_Problem description_. Repeat the data in full. Drop every picture.

_Stored data entries_.
- Opening Delimiter -
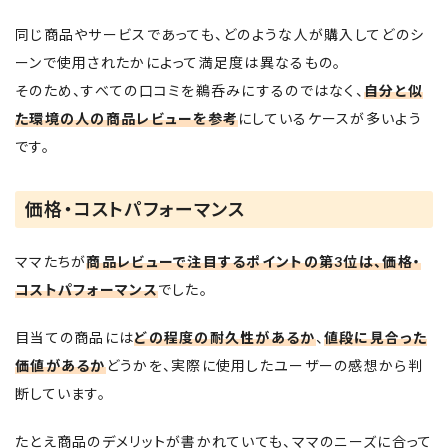
同じ商品やサービスであっても、どのような人が購入してどのシ
ーンで使用されたかによって満足度は異なるもの。
そのため、すべての口コミを鵜呑みにするのではなく、
自分と似
た環境の人の商品レビューを参考
にしているケースが多いよう
です。
価格・コストパフォーマンス
ママたちが
商品レビューで注目するポイントの第3位は、価格・
コストパフォーマンス
でした。
目当ての商品には
どの程度の耐久性があるか
、
値段に見合った
価値があるか
どうかを、実際に使用したユーザーの感想から判
断しています。
たとえ商品のデメリットが書かれていても、ママのニーズに合って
- Closing Delimiter -
_Final answer_.
同じ商品やサービスであっても、どのような人が購入してどのシ
ーンで使用されたかによって満足度は異なるもの。
そのため、すべての口コミを鵜呑みにするのではなく、
自分と似
た環境の人の商品レビューを参考
にしているケースが多いよう
です。
価格・コストパフォーマンス
ママたちが
商品レビューで注目するポイントの第3位は、価格・
コストパフォーマンス
でした。
目当ての商品には
どの程度の耐久性があるか
、
値段に見合った
価値があるか
どうかを、実際に使用したユーザーの感想から判
断しています。
たとえ商品のデメリットが書かれていても、ママのニーズに合って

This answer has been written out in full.